**Extract to read:**
┄┄┄┄┄┄┄┄┄┄

What I've learned is that there is a reason you very rarely see a sheep or goat feeder with horizontal stays of any kind offered in plans from the ag schools or manufacturers. Sheep and goats are climbers and have a propensity for sticking their heads in small spaces, especially goats. 

If you want to know how to let a sheep or goat commit suicide, just ask me, I've probably seen it!


----------



## Rectifier (Jun 12, 2011)

Been looking at building one of these Cowra feeders designed by the Australia sheep extension board and tested with farmers
http://www.sheepcrc.org.au/management/nutrition-and-feeding/feeding-equipment.php
Simple plans are available for free.

Bret, you are saying that these horizontal bars will result in deaths and broken legs?


----------



## Bret4207 (May 31, 2008)

┄┄┄┄┄┄┄┄┄┄

**Material provided:**
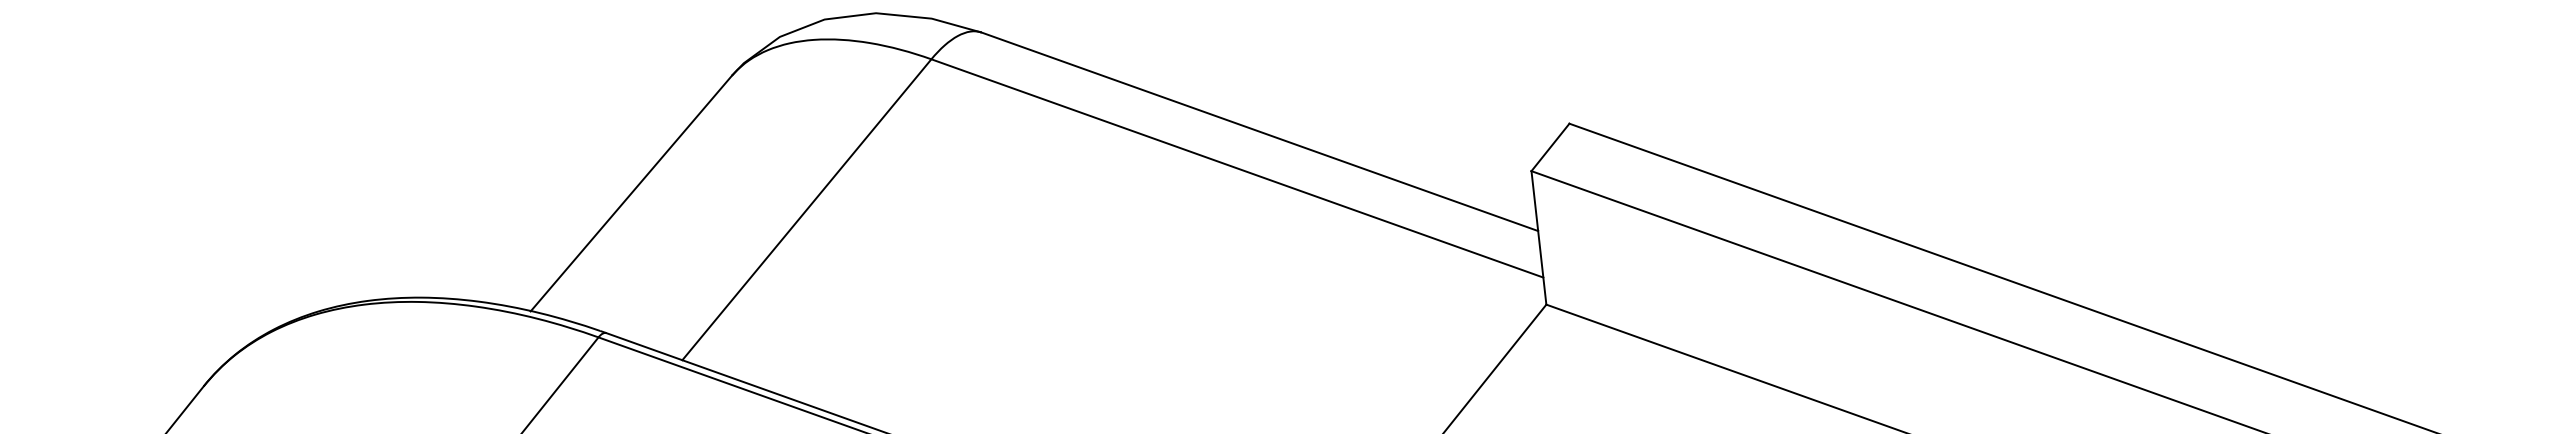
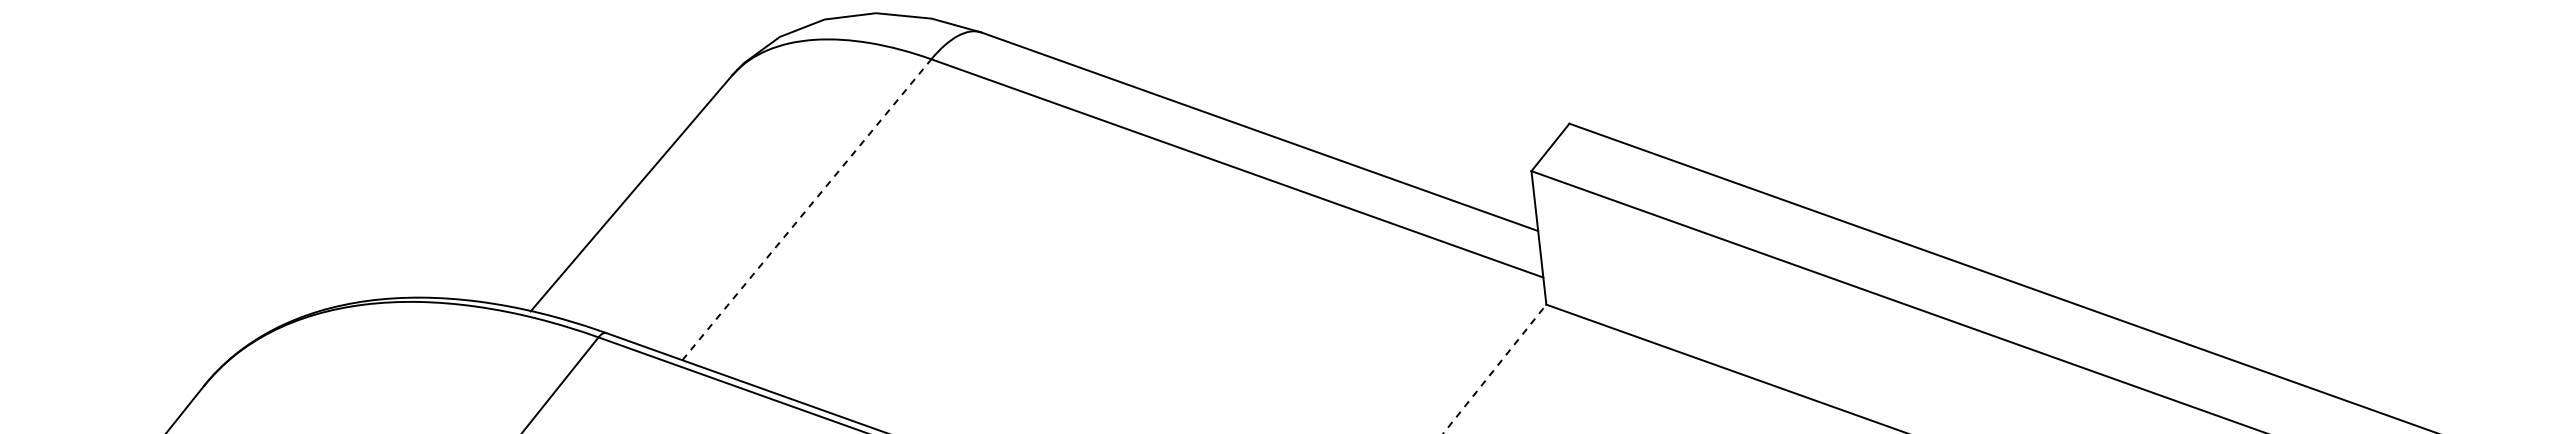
line at (807, 209): solid -> dashed
line at (1495, 368): solid -> dashed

┄┄┄┄┄┄┄┄┄┄

**Actions to take:**
1. Answer from the feeder thread, please:
(a) Which animals does the thread call climbers?
(b) Who designed the Cowra feeders?
(c) What does Rectifier say about the simple plans?
2. Extend the thread on sheep and goat feeders from the point where it stops.
You can leave the lines aside.

**Answers to the problems:**
1.
(a) Sheep and goats.
(b) The Australia sheep extension board.
(c) They are available for free.

2.
I'm saying they have- FOR ME. We limit the use of cattle panels to jobs where there is not much chance of an animal being able to jump into or onto a panel, where they aren't going to be sticking their heads between panels that are adjacent to each each other.

That Cowra feeder has much larger diameter horizontals than a cattle panel. At that, it looks like there's plenty of room for lambs, determined sheep and goats to climb into it. I'd have to try one to see if they work that much better.

Please don't take my posts as trying to talk anyone into or out of anything. What works for one person may be a disaster for me. I'm just relating my experiences. You be the judge from there.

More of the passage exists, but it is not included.